У меня, двадцативосьмилетнего репортера, к тому времени был уже опубликован один роман, удостоенный в Колумбии литературной премии, а по Парижу я шатался неприкаянно, без цели и смысла. Учителями своими я считал двух американских романистов, и общего у них, на первый взгляд, было немного. Я прочел все, что они опубликовали к этому времени, причем не в качестве дополнительного чтения, а совсем наоборот – как две разные и порой взаимоисключающие формы постичь литературу. Один – Уильям Фолкнер, которого я никогда не видел вживую и только по знаменитому портрету Картье-Бретона мог вообразить себе фермера, почесывающего себе руку рядом с двумя белыми собачками. Второй – тот мимолетно встреченный мной человек, только что крикнувший мне через дорогу «Прощай!» и оставивший во мне впечатление, будто в моей жизни что-то произошло и это «что-то» пребудет со мной всегда.

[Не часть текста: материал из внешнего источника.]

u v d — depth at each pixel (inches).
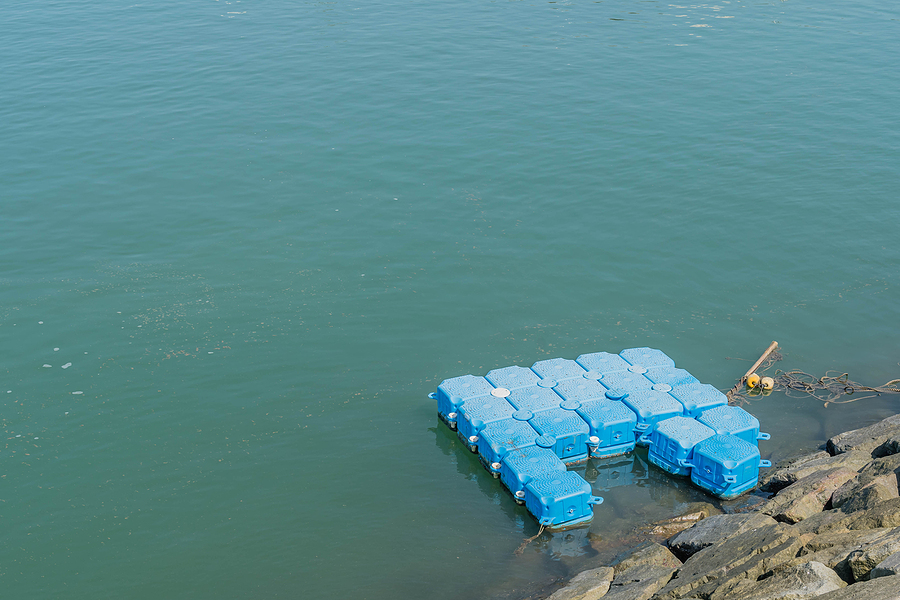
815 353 769.6
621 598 453.1
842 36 1665.8
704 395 657.0
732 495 590.6
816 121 1262.3
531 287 862.5
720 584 430.0
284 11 1833.2
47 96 1337.4
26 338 759.1
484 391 668.1
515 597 502.6
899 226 981.2
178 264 890.1
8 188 1043.9
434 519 574.9
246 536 554.6
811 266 907.4
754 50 1582.2
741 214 1005.8
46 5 1881.2
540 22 1760.6
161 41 1617.9
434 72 1453.0
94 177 1077.8
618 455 644.1
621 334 789.9
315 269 885.8
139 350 748.0
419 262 901.8
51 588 509.0
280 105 1306.6
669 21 1776.6
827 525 468.1
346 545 549.6
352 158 1134.4
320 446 643.5
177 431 653.3
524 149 1161.4
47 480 598.2
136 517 567.5
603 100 1333.7
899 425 609.6
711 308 834.8
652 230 971.3
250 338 770.2
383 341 772.6
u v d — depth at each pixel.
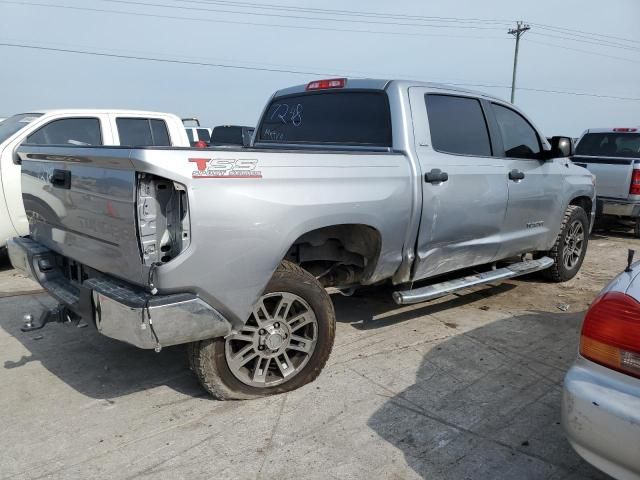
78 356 4.09
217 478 2.69
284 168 3.12
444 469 2.77
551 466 2.81
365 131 4.23
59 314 3.46
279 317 3.37
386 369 3.88
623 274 2.42
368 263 3.88
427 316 5.00
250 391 3.37
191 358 3.21
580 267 6.88
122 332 2.77
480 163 4.55
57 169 3.32
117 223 2.80
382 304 5.31
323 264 3.97
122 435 3.04
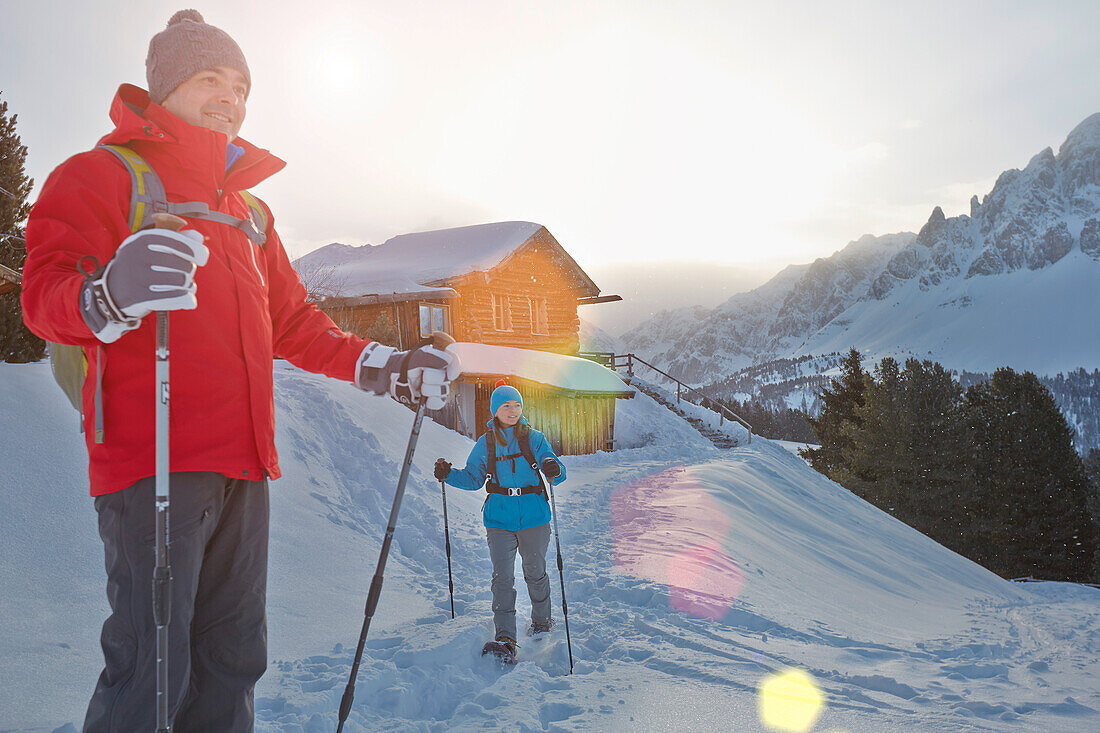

Не знаю, кто сказал, что мы, романисты, читаем романы других авторов, исключительно чтобы понять, как они написаны. Это верно. Не удовлетворяясь секретами мастерства, ясно видными на лицевой стороне страницы, мы переворачиваем ее и смотрим с изнанки, расшифровывая портняжные секреты. Если это оказывается невозможно, разбираем книгу на первичные элементы, а потом собираем вновь, уяснив себе таинственный ход ее шестеренок. По отношению к книгам Фолкнера эти попытки проваливаются, потому что он, по всему судя, не вырабатывал органичной системы, а брел вслепую по своей библейской вселенной, как отара овец, загнанных в посудную лавку. Разобрав его страницу, понимаешь, что остается много лишних деталей – пружинок и болтиков, – и вернуть ее в первоначальное состояние не получится. Хемингуэй же, обуреваемый меньшим вдохновением, меньшей страстью и меньшим безумием, однако с осмысленной и сознательной тщательностью, оставляет свои болтики на виду, снаружи, как на корпусах железнодорожных вагонов. Может быть, поэтому Фолкнер имеет самое прямое и непосредственное отношение к моей душе, тогда как Хемингуэй, как никто иной, – к моему ремеслу.

И не только своими книгами, но и своим удивительным пониманием того, насколько важен в писательском искусстве элемент мастеровитости, ремесленной умелости. В достопамятном интервью, взятом у него Джорджем Плимптоном для «Пэрис Ревью»[27], он внушил раз и навсегда – вопреки романтической концепции творчества, – что обеспеченное существование и крепкое здоровье способствуют писательству, что едва ли не самое трудное – правильно расставить слова, что, когда работа не клеится, хорошо и полезно перечитывать собственные книги, чтобы вспомнить – трудно бывало и раньше, и всегда, что писать можно где угодно, лишь бы только не было визитеров и телефонных звонков, и что неверно расхожее мнение о том, что якобы журналистика убивает писателя, – нет, совсем наоборот, если, конечно, вовремя ее бросить. «Едва лишь писательство становится главным пороком и величайшим наслаждением, – сказал он, – только смерть способна положить ей конец». Открытием для меня в этой его лекции прозвучали слова, что ежедневную работу следует прерывать лишь в том случае, когда ты точно знаешь, с чего продолжишь наутро. Не думаю, что кто-нибудь давал более толковый совет. Это – не больше и не меньше – вернейшее средство от писательского кошмара – утренних терзаний над чистым листом бумаги.